Human pose keypoint data:
========

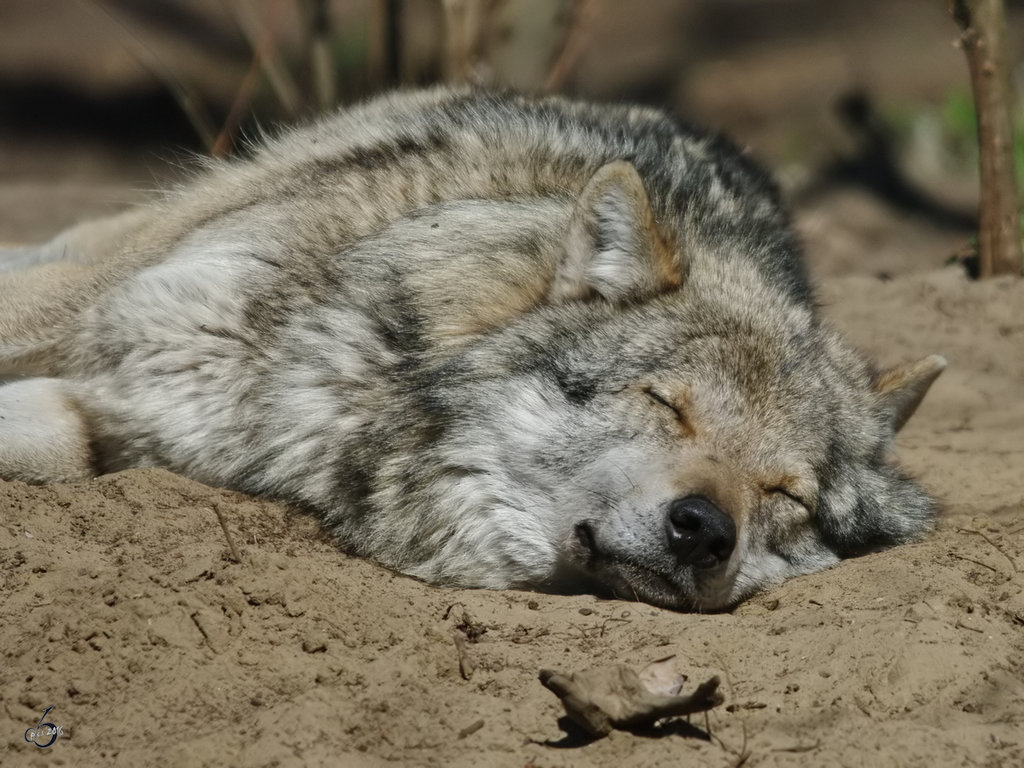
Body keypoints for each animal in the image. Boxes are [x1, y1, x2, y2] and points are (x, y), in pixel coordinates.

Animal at [0, 87, 942, 610]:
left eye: (789, 496)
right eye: (664, 403)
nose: (704, 530)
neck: (359, 395)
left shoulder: (150, 430)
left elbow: (61, 447)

========

> [EXERCISE OBJECTIVE]
Return every entry above exactly as written, minus the pictures.

> [ANSWER TO THIS TASK]
Body keypoints for each animal in the image. Boxes are [x1, y1, x2, y2] and points are (x, y), in pixel coordinates.

Animal at [0, 87, 942, 610]:
left eye: (789, 496)
right eye: (664, 403)
nose: (704, 530)
neck: (359, 395)
left shoulder: (150, 430)
left elbow: (61, 447)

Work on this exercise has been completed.